Chegamos a terceira parte da série de textos sobre o Oscar da última década (2011-2020). No texto anterior terminei falando sobre os planos longos, e aqui continuarei detalhando tal aspecto estilístico da Cinematografia, junto com outros elementos. Refrescando a memória, dos vencedores de direção da década, cinco se utilizam amplamente da ferramenta, são eles: Gravidade, Birdman, O Regresso, La La Land e Roma. Irei deixar os mexicanos esperando pelo próximo texto e é hora de focar no filme do menino prodígio Damien Chazelle, é hora de cantar as estações.
O Oscar 2017 ficaria marcado por um estranho acontecimento ao anunciar o vencedor de melhor filme, mas vamos relembrar as coisas boas. La La Land venceu os oscars de melhor direção, atriz principal, fotografia, design de produção, trilha sonora, canção original. Aquele ano ainda contou com outros grandes filmes, destaco dois: A Chegada e Moonlight. A Chegada acabou ganhando apenas um oscar, edição de som. Moonlight levou três para casa: roteiro adaptado, ator coadjuvante e o prêmio principal da noite, melhor filme.
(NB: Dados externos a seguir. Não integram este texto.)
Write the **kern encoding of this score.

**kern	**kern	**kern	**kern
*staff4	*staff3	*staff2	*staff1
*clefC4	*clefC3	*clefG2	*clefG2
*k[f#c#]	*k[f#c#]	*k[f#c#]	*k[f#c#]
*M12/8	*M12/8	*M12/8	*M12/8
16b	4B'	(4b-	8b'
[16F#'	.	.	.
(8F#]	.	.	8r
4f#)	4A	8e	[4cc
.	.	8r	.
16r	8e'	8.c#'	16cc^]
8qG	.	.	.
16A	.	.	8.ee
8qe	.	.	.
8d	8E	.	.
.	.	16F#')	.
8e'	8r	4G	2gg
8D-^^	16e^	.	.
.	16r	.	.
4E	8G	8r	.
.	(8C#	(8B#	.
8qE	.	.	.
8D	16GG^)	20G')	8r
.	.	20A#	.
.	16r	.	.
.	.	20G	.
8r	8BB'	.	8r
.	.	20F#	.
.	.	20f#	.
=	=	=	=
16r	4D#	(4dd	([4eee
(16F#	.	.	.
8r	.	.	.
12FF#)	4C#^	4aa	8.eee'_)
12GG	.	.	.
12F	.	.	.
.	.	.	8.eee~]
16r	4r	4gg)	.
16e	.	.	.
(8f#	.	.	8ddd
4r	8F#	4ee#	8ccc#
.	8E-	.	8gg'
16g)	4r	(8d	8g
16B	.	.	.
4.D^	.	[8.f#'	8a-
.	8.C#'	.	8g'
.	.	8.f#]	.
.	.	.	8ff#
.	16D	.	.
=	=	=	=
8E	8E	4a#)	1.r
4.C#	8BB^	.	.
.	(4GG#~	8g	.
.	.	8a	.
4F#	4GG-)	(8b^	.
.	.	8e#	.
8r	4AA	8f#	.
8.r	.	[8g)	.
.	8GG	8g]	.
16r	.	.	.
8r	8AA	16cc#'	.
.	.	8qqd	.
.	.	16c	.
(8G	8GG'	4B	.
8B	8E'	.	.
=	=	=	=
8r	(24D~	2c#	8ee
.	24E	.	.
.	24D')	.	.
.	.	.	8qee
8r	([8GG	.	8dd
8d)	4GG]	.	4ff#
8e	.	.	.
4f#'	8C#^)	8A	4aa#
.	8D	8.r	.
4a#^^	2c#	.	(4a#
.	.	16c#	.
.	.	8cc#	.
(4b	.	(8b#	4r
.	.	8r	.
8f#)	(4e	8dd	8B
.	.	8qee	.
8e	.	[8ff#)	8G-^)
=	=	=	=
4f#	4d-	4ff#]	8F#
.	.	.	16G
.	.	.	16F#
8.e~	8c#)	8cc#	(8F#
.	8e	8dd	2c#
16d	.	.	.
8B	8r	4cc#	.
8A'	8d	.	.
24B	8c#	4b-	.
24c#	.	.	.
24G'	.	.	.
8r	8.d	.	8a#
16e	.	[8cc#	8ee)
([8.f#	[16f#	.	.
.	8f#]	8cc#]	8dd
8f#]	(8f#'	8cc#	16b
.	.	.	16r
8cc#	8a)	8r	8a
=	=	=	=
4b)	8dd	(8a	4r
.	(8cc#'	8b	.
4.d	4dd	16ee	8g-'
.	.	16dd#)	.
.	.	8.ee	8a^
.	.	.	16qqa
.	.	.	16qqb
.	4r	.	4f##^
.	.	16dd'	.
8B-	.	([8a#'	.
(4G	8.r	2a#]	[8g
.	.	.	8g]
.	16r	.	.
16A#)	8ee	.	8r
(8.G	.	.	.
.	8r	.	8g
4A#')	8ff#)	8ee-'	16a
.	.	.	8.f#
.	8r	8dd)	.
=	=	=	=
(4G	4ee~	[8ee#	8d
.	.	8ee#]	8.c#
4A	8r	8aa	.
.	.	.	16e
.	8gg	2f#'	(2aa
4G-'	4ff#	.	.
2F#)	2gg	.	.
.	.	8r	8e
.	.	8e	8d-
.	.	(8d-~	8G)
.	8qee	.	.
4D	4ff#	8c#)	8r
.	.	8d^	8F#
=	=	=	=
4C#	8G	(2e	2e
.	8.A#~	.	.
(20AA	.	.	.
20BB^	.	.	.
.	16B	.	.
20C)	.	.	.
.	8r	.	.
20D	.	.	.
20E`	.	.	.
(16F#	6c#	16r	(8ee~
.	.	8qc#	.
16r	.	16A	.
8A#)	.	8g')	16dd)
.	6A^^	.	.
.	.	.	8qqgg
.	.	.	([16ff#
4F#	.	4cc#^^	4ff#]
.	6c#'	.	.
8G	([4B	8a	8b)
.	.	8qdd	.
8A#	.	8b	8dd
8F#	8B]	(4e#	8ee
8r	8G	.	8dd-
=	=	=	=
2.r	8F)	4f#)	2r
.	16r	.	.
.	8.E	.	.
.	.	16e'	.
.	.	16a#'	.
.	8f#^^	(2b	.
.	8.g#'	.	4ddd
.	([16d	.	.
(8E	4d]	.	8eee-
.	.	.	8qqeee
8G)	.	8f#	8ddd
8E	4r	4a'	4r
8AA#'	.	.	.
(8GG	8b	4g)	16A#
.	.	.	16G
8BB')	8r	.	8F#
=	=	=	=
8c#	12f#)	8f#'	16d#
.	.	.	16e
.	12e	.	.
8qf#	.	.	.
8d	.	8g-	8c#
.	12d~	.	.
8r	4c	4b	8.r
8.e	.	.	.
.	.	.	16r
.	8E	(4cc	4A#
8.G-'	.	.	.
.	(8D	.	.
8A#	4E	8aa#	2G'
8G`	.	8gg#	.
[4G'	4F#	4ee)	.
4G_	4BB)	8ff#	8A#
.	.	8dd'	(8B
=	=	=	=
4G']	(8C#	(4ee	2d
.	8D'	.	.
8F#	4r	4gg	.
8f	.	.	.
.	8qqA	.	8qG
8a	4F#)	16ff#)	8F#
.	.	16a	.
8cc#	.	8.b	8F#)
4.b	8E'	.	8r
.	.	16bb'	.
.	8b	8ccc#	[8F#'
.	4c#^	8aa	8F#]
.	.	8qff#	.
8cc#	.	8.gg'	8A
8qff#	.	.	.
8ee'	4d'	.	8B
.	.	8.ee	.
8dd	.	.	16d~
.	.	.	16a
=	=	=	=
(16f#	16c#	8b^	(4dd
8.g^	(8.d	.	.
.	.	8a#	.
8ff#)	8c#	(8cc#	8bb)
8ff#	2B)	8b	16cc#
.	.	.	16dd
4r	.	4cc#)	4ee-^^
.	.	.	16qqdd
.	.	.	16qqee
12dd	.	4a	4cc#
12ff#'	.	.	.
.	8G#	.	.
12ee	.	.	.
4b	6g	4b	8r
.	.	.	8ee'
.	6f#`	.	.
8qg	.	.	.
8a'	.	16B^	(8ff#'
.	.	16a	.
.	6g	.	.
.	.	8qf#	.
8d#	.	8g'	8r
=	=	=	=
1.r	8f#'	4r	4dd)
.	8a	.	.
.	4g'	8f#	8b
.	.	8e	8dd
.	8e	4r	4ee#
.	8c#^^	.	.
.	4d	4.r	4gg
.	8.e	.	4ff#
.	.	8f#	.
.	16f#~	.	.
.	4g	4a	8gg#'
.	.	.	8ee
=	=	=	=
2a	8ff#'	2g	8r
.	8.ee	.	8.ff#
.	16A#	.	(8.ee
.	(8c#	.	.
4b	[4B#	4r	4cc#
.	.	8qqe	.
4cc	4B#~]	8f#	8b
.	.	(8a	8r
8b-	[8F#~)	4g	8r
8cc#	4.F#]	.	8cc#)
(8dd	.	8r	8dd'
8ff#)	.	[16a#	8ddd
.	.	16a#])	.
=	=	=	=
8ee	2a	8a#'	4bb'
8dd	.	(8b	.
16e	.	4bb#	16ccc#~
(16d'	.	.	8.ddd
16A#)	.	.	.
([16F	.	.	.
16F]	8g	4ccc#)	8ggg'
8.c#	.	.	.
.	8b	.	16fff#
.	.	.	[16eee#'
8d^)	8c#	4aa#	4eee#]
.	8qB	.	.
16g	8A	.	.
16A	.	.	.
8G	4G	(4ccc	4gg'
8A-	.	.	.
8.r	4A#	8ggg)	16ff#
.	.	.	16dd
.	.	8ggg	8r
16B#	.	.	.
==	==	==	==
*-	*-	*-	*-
Damien Chazelle, Denis Villeneuve e Barry Jenkins provavelmente são os diretores da nova geração que marcaram a década. São respectivamente os diretores de La La Land, A Chegada e Moonlight. Noutro texto voltarei a eles.
Não Corta! Long Long Land
Voltando ao prometido, hora de analisar os planos longos de La La Land. Mas como sempre, algumas coisas antes. O filme abre orgulhoso do seu formato de tela em CinemaScope (tem texto aqui sobre!) com aspect ratio de 2.55:1. Sim, estamos falando sobre Enquadramento. A escolha do formato de tela é uma das decisões dentro das possibilidades do enquadramento, não são apenas faixas pretas em cima e embaixo, ou nas laterais, o quadro impõe um ponto de vista. Vamos então a ele, observem esse plano do filme (Figura 1):
É um bom exercício falar de enquadramento partindo de formatos de tela que emulam o CinemaScope (anamórfico), pois este trouxe diversos problemas de enquadramento aos cineastas. O espaço vazio deixado quando se filmado apenas um ator era um deles (singles), aqui Chazelle utiliza da câmera de vídeo e de outra atriz para completar as laterais do plano, deixando Mia (Emma Stone) centralizada. Funciona também para situar o local da cena, já que ela toda será feita em apenas um plano e com apenas movimento de câmera para frente (push in).
O movimento de câmera continua em direção a Mia, agora os espaços laterais são preenchidos só pelo cenário, mas a posição centralizada e frontal de Mia (encenação) e o uso de uma lente com pouco profundidade de campo (perspectiva) – o fundo tá fora de foco – mantém nossa atenção na personagem (Figura 2). A câmera continua, Mia dando seu melhor na audição, estamos em um close-up (tipo de enquadramento relacionado a distância da câmera), mas a porta chama a nossa atenção, alguém surge na janela da porta, mesmo fora de foco, o movimento é uma das principais formas de direcionar o olhar do público (Figuras 3 e 4). Falaremos como Chazelle move seus atores pelo plano mais adiante.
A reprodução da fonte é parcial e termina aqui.